La libération de tous les prisonniers marocains détenus par le Polisario sur le sol algérien est en train de devenir de plus en plus une revendication de la communauté internationale. Séparément ou collectivement, les Etats et les organismes régionaux appellent la coupole dirigeante du Polisario et le pouvoir algérien à mettre fin à cette tragédie humanitaire qui dure depuis plus d’un quart de siècle.
Après l’appel à la libération des détenus lancé par le président français, Jacques Chirac, lors de la visite officielle qu’il a dernièrement effectué en Algérie, c’est l’Union Européenne qui réitère cette exigence.
Ainsi, l’UE a annoncé mercredi qu’elle « attend du Front Polisario qu’il libère immédiatement l’ensemble des prisonniers de guerre marocains » encore détenus à Tindouf, insistant sur la nécessité de faire la « distinction entre les aspects humanitaires du conflit et le problème politique ».
La récente libération de cents prisonniers marocains « peut contribuer à favoriser le dialogue et la confiance entre les parties concernées », a indiqué la présidence de l’UE qui est assurée durant le premier semestre de cette année par la Grèce. «Toutefois, a ajouté une déclaration de la présidence, étant donné que 1160 prisonniers marocains sont encore détenus, pour certains, depuis le début du conflit, l’UE attend du Front Polisario qu’il libère immédiatement l’ensemble de ces prisonniers de guerre ».

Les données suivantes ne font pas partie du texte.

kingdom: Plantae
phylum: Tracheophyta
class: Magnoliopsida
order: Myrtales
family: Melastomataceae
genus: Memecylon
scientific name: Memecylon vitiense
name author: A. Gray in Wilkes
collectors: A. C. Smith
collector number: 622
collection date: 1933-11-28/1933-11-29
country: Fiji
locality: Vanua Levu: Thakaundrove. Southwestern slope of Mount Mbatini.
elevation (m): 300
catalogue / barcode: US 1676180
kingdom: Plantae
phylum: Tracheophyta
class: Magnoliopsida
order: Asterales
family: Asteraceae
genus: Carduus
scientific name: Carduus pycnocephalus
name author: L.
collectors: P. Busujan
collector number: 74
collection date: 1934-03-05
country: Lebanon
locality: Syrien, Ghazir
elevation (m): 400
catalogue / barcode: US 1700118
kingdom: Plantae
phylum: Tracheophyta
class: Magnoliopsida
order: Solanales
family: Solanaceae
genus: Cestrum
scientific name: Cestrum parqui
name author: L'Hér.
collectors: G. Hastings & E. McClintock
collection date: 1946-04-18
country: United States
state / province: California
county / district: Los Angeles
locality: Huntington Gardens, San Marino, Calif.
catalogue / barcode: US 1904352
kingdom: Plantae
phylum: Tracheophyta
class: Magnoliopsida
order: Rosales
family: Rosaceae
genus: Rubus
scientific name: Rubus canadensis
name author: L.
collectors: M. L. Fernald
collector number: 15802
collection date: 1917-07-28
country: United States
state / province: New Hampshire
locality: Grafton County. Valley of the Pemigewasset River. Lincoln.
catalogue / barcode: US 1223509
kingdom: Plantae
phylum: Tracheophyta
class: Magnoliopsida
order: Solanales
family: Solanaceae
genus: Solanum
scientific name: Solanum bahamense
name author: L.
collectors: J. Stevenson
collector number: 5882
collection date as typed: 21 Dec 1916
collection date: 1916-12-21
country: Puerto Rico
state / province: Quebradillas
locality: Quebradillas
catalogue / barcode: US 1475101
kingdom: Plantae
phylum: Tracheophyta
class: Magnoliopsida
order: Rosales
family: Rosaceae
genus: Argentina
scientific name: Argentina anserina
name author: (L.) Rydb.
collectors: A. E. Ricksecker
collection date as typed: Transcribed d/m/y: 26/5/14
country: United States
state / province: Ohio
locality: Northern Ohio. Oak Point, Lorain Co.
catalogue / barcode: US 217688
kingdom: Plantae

Tout en se félicitant de ces libérations, la présidence européenne a précisé que les aspects humanitaires de ce problème « ont été une source de préoccupation constante pour l’UE qui a effectué à plusieurs reprises des démarches à cet égard auprès des parties concernées ». Rappelons que le Polisario avait libéré une centaine de détenus le mois dernier et annoncé que cette opération s’est faite sur demande du gouvernement espagnol. Quelques mois auparavant, une libération identique avait eu lieu en réponse à une intervention du gouvernement allemand.
L’UE a souligné aussi « la nécessité d’améliorer la situation humanitaire des personnes et des populations touchées par cette crise persistante ». L’UE a réaffirmé également qu’elle « soutient pleinement » le secrétaire général des Nations unies et son envoyé personnel, M. James Baker, dans les efforts qu’ils déploient en vue de « contribuer à dégager une solution durable, acceptée par les parties concernées ».
Bruxelles encourage aussi « tous les contacts susceptibles de contribuer à rétablir un climat de confiance entre les parties, l’objectif étant de trouver une solution durable dans le respect total de la légalité internationale », a ajouté la déclaration. Celle-ci a précisé que Chypre, la République tchèque, l’Estonie, la Hongrie, la Lettonie, la Lituanie, Malte, la Pologne, la République slovaque et la Slovénie, pays adhérents, la Bulgarie, la Roumanie et la Turquie, pays associés, ainsi que les pays de l’AELE membres de l’Espace économique européen, se rallient à cette déclaration.
Enfin, il est clair que la communauté internationale est consciente de la volonté des dirigeants polisariens d’utiliser le drame des prisonniers comme une carte politique ce qui va à l’encontre des principes élémentaires des droits humanitaires universels et des conventions internationales.